____ PROVIDED DATA

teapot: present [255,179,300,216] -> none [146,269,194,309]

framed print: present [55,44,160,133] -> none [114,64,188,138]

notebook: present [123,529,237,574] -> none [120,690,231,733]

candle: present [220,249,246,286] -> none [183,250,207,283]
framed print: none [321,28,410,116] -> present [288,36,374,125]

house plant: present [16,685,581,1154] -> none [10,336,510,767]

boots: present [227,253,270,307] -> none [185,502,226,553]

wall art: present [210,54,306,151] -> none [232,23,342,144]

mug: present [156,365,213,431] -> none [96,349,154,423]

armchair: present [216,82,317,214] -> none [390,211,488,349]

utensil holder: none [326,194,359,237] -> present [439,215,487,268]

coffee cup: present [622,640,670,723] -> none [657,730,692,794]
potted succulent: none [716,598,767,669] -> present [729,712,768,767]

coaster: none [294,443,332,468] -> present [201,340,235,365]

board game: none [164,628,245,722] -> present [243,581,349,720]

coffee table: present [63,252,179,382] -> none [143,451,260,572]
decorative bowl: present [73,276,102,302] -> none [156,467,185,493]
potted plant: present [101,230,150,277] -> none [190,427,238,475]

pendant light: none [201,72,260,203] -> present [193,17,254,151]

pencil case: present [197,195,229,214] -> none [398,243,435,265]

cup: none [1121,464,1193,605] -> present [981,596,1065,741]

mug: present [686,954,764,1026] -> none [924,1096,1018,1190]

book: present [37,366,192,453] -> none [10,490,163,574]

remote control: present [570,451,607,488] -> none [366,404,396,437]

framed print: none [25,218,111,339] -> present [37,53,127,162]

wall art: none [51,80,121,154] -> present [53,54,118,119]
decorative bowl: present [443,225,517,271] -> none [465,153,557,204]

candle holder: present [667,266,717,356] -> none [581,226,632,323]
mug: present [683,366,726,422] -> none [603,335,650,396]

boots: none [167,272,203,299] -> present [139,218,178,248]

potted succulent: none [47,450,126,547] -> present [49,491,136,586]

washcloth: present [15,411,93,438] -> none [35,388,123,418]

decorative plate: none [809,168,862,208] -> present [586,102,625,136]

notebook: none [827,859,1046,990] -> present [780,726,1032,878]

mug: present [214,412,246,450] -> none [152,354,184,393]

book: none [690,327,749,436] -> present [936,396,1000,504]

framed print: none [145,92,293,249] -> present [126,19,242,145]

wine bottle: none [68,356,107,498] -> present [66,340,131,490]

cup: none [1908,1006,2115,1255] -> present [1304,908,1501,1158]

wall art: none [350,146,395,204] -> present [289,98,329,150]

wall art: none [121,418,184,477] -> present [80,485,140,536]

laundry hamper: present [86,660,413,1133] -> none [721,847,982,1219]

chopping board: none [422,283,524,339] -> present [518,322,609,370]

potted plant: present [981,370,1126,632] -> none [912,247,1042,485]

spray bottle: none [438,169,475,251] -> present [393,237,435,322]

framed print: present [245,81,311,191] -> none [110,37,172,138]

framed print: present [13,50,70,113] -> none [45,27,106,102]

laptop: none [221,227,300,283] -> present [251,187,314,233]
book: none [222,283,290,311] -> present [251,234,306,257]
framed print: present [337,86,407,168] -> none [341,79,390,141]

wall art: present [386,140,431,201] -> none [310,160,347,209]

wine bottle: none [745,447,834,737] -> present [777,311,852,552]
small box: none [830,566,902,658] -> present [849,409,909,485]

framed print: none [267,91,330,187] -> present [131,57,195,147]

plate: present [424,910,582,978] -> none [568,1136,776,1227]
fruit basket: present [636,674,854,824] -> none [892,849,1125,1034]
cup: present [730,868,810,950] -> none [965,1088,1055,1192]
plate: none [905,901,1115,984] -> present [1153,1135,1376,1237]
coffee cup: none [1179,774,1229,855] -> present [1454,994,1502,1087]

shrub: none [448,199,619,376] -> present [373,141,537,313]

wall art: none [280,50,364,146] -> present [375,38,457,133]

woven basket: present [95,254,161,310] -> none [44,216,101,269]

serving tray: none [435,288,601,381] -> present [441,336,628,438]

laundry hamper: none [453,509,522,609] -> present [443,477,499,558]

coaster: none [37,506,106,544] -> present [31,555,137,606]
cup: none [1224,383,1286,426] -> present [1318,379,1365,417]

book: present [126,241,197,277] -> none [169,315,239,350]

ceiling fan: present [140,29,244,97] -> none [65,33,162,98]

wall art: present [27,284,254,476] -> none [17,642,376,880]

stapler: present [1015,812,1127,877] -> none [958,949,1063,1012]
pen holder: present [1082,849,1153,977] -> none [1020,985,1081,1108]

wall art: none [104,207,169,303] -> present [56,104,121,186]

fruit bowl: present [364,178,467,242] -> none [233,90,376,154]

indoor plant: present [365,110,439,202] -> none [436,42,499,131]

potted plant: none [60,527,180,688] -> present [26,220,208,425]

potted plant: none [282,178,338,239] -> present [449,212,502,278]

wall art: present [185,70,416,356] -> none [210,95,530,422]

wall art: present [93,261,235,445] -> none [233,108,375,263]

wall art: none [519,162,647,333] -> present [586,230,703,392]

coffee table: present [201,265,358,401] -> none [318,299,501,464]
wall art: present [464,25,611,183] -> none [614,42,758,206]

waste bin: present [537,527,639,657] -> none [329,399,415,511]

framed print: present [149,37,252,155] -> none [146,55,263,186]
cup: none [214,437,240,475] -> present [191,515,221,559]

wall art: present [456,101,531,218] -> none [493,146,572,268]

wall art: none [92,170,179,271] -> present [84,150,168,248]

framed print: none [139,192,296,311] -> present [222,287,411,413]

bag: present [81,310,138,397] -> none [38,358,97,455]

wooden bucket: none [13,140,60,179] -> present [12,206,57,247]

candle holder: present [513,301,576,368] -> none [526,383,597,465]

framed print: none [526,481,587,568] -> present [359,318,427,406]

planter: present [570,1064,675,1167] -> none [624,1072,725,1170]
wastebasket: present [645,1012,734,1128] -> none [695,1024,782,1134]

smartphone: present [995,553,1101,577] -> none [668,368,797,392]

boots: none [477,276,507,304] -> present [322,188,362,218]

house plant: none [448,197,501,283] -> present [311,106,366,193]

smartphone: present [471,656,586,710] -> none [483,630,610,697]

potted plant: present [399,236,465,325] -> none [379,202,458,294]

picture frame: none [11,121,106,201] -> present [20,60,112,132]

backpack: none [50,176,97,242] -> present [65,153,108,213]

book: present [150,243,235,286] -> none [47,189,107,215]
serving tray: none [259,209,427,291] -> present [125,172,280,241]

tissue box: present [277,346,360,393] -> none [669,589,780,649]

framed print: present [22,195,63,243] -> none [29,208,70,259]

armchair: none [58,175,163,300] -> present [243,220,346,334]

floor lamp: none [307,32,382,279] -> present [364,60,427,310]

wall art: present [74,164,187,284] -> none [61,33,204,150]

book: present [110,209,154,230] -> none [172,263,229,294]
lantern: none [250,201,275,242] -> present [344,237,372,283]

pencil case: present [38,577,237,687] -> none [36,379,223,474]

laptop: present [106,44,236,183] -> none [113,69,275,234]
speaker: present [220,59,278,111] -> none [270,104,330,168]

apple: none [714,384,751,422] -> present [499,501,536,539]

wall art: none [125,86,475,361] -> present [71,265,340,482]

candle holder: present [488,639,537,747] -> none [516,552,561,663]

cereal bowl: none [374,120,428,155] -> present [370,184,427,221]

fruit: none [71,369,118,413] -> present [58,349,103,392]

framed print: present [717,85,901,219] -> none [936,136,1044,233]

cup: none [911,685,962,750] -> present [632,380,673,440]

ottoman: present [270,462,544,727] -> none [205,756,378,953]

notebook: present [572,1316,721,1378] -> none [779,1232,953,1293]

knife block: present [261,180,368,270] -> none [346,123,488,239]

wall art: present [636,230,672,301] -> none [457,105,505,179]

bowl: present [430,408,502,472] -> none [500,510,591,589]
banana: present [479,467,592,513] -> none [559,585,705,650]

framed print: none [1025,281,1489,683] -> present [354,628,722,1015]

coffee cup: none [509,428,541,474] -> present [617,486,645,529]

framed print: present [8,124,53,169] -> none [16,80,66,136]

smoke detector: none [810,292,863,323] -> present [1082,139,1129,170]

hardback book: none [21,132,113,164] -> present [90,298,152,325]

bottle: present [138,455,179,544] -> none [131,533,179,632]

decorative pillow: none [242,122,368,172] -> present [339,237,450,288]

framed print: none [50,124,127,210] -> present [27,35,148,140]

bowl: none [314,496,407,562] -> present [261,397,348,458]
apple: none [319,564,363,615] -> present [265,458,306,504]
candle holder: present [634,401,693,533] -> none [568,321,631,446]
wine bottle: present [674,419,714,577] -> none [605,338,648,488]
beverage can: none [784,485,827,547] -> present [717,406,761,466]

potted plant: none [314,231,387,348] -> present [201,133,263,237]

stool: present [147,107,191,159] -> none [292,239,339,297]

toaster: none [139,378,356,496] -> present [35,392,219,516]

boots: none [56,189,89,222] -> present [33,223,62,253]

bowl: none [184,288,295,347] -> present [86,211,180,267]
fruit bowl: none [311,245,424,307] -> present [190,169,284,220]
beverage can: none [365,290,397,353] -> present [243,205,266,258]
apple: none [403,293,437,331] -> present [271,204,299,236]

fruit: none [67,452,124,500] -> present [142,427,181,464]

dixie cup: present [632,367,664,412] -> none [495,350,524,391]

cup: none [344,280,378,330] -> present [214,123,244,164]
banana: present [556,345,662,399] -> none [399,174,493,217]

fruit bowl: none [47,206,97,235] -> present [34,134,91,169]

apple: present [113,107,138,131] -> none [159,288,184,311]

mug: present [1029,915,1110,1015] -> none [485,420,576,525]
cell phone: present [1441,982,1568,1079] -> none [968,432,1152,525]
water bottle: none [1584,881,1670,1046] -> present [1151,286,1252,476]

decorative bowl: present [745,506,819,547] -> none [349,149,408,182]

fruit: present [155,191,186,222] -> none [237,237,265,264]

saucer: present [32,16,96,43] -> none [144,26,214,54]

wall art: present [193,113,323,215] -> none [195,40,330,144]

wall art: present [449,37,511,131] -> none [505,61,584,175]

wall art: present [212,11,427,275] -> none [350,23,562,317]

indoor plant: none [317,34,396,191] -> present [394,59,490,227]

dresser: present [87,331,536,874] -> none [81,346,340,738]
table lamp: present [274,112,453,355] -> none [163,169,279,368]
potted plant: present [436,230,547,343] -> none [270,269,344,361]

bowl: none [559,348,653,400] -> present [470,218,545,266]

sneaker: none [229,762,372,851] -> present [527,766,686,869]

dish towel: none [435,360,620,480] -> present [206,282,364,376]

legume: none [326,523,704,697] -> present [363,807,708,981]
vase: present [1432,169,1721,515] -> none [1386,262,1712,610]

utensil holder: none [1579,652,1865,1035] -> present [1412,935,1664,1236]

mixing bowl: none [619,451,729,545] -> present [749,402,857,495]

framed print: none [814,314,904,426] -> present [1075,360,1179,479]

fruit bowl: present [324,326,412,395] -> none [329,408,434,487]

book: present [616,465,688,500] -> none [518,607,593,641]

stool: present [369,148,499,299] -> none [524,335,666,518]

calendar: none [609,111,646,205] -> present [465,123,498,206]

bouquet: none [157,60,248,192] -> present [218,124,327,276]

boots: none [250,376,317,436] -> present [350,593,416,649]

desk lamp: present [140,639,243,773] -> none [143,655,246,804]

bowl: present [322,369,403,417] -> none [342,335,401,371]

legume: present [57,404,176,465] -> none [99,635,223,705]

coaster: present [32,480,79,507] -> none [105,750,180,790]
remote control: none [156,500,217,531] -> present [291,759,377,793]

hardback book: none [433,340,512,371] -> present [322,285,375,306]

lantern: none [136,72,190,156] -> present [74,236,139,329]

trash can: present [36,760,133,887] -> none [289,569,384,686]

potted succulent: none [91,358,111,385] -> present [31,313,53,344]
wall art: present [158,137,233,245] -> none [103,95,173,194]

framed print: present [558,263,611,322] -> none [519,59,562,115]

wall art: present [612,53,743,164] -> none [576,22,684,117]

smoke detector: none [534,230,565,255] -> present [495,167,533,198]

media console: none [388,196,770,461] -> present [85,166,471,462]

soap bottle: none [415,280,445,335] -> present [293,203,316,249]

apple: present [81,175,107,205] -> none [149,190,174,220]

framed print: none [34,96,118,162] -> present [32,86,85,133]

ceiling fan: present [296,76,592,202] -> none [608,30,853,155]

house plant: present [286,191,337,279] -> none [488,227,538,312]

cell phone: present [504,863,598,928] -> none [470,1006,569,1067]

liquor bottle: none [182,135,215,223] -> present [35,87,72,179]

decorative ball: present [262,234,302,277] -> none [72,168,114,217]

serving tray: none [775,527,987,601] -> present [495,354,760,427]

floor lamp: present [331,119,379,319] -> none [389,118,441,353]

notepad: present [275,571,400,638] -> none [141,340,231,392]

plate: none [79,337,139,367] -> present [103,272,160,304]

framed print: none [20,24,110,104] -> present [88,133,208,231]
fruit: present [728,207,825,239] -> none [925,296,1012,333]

________

## INSTRUCTIONS FOR THE TASK
Beginning with the line that has "fruit: present [155,191,186,222]" and ending with the line that has "legume: none [326,523,704,697]", set down the lines above exactly and include no others.

## OUTPUT
fruit: present [155,191,186,222] -> none [237,237,265,264]

saucer: present [32,16,96,43] -> none [144,26,214,54]

wall art: present [193,113,323,215] -> none [195,40,330,144]

wall art: present [449,37,511,131] -> none [505,61,584,175]

wall art: present [212,11,427,275] -> none [350,23,562,317]

indoor plant: none [317,34,396,191] -> present [394,59,490,227]

dresser: present [87,331,536,874] -> none [81,346,340,738]
table lamp: present [274,112,453,355] -> none [163,169,279,368]
potted plant: present [436,230,547,343] -> none [270,269,344,361]

bowl: none [559,348,653,400] -> present [470,218,545,266]

sneaker: none [229,762,372,851] -> present [527,766,686,869]

dish towel: none [435,360,620,480] -> present [206,282,364,376]

legume: none [326,523,704,697] -> present [363,807,708,981]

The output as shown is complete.